# Exercise set:
a. In the passage about Robert Stanes below, which firm cured the estates' coffee in Cochin?
b. Pick up the passage about Robert Stanes after its final sentence and carry it forward.
--- start Supplied passage ---
Foundation Stone Laid by
Sir Robert Stanes
     Robert Stanes~for that was his name to all intents and purposes should have become a Planter too. He shifted his business to Coimbatore to become a pioneer textile industrialist and an automobile businessman. Let me quote, from his autobiography, how much he had loved The Nilgiris!      

     "From my brother William's house I proceeded to " Bleak House ", the residence of my brother Tom, with whom I lived for the next two years. It was called "Bleak House" as it was situated on the top of a bare hill devoid of trees and exposed to the full force of the monsoon rain and winds. The view from the front of the house was very extensive and grand-right upto Kundah Hills range after range of lovely blue mountains-one of the worlds most beautiful hills! "

     Robert has travelled extensively all the mountain ranges. He was a very adventurous person. He was looking for new areas which could be developed into plantations always riding on a pony taking great risks. Let us read his own writing.

     "On returning to Bleak House, after four months of malarial fever I resumed my work in the Addreley Estate. My little dog Ben was my constant companion and the favourite of everybody. But on one occasion coming from Coonoor on the back of a pony, I stopped for a minute,to pick up a stick as I was passing through a very thickly wooded area. Suddenly I heard a yelp from my dog and saw to my utter shock that a cheetah had seized him on the road picking him just as a cat does a rat and bounded off with him, into the jungle. I could do nothing except to whack my pony with the stick I had picked up and thus gave vent to my feelings."

     Establishing and maintaining an estate was no easy job those days. The coffee from their estates used to be sent down to Mettupalayam by pack ponies and their loaded on to carts and sent all the way to Cochin for curing by Pierce Leslie & Co. It was an expensive affair. The brothers then decided to establish Coffee curing works in Coimbatore. This is what brought him to Coimbatore.
--- end Supplied passage ---
--- start Records supplied ---
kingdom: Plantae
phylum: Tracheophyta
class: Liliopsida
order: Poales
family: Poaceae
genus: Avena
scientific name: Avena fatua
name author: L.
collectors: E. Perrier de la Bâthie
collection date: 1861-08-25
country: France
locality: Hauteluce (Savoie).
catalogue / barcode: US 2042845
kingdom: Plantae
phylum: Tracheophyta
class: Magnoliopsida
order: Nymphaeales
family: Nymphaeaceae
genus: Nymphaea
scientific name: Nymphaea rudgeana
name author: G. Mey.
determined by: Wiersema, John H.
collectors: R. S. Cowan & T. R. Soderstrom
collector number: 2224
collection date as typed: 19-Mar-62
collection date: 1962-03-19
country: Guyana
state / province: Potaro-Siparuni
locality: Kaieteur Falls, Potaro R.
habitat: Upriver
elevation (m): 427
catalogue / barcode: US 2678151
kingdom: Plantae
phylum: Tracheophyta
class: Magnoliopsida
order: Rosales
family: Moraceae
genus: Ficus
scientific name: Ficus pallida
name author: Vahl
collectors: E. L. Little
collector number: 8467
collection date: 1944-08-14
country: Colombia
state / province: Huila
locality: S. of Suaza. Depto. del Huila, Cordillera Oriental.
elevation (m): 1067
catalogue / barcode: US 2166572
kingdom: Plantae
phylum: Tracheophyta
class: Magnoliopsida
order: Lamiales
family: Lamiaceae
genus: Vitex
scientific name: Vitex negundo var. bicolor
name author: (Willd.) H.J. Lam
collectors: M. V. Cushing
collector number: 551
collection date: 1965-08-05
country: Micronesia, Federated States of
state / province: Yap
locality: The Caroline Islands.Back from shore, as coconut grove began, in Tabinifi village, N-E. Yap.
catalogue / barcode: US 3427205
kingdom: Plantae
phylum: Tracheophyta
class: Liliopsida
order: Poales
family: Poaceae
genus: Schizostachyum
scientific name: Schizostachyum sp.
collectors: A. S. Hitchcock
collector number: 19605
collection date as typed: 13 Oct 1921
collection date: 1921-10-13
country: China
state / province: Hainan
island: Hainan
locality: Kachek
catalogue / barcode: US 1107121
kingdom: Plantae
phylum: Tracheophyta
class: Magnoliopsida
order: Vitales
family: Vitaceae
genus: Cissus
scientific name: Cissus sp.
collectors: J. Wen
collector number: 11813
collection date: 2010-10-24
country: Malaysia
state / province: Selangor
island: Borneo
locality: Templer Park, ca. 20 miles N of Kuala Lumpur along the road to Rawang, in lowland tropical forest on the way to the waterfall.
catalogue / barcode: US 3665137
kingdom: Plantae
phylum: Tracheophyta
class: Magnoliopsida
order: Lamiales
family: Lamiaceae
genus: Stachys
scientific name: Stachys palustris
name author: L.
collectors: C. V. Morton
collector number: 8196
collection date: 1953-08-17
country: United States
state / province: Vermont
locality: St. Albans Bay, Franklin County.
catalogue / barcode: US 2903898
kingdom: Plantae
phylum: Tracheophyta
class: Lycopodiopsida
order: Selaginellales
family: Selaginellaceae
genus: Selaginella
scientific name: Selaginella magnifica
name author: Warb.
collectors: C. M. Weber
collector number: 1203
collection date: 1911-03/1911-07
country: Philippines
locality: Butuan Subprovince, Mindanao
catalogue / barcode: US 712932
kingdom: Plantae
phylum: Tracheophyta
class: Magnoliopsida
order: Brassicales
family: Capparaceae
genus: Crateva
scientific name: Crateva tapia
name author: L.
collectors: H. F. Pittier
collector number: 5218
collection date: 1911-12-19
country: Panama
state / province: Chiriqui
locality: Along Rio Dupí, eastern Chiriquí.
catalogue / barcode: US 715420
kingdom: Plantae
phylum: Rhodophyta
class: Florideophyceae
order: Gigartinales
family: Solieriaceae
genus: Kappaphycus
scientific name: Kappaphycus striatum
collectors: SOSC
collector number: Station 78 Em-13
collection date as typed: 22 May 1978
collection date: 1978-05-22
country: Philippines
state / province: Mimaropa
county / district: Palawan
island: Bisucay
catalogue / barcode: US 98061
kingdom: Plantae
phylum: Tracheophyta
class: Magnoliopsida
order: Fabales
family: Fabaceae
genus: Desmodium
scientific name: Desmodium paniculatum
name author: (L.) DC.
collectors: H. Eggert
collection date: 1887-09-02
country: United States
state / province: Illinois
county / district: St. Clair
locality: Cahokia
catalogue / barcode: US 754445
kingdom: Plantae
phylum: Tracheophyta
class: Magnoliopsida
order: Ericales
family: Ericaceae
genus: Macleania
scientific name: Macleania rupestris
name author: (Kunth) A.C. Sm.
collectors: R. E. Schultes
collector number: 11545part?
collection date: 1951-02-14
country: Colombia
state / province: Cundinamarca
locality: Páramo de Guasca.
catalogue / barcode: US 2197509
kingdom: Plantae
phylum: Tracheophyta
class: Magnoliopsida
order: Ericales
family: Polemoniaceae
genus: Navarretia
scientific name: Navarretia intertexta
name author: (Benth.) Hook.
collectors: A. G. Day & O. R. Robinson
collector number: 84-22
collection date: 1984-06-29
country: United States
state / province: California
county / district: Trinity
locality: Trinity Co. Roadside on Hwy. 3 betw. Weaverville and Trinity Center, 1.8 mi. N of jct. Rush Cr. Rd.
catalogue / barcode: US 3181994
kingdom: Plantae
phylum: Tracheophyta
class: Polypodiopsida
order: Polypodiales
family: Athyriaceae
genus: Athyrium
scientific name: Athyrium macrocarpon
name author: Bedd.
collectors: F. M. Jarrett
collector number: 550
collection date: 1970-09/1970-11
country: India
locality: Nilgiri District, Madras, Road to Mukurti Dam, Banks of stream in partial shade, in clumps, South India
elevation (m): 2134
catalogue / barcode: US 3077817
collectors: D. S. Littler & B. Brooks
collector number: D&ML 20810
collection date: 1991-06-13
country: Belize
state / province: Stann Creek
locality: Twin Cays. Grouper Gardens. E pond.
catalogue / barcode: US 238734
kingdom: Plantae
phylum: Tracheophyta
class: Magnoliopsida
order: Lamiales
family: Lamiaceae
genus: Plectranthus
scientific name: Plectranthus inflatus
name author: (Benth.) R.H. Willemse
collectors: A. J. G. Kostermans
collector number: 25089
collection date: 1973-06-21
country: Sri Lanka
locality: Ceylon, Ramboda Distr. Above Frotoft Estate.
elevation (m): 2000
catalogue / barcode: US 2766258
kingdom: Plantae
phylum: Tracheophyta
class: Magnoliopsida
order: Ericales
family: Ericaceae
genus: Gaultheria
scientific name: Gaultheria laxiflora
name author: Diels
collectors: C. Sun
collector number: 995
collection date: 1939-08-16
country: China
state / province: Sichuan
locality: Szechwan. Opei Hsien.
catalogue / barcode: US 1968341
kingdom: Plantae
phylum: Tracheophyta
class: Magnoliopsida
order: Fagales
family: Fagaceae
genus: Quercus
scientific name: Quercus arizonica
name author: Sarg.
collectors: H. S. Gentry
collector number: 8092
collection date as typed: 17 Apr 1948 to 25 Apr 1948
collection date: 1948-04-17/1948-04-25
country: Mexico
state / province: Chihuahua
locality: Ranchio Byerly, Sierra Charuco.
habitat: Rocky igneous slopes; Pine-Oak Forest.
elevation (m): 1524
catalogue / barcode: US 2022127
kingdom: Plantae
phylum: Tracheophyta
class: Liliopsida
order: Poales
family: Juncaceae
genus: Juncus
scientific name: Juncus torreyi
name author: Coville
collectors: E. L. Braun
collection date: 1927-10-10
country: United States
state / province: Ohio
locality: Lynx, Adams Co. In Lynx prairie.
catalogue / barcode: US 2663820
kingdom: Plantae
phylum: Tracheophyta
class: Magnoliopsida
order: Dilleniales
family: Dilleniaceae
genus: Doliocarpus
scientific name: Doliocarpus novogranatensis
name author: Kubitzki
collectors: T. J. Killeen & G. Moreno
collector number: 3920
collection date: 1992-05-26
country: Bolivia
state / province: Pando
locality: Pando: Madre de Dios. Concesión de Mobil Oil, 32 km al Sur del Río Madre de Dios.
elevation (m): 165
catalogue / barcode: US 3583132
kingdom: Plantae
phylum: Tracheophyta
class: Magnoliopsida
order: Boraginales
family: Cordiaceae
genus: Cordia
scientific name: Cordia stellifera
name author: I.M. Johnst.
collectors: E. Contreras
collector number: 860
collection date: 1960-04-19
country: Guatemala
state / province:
--- end Records supplied ---
# Answers for the tasks:
a. Pierce Leslie & Co.

b.
     Robert soon found the climate of Coimbatore like that of Manchester. He started studying the weather reports of this city. He was convinced that it was extremely suitable for the textile industry. His Coffee curing and exporting business also flourished. It is the considered opinion of many that it was Robert Stanes who gave to Coimbatore its present Industrial importance. In 1888 the C.S.& W. Mills, popularly known as Stanes Mills, financed by Robert Stanes, thrust its first great chimney skywards. This still remains the tallest chimney in Coimbatore symbolising its cotton Industry. Later columns of smoke continued to ascend upwards until today, the horizon is marked by many smokeless chimneys, too numerous to count. It is probably true that Coimbatore owes its textile importance to Robert Stanes to a great extent.

     Shortly before this period Robert Stanes met with an accident and was about to lose his left eye. He also suffered from an accompanying Malarial fever. He had to go back to England for recovery. It was during this period that He experienced certain deep religious convictions, which made all the difference in his life's work. Though the service motive was in him from the very beginning, he became a very religious and a charitable person after 1888.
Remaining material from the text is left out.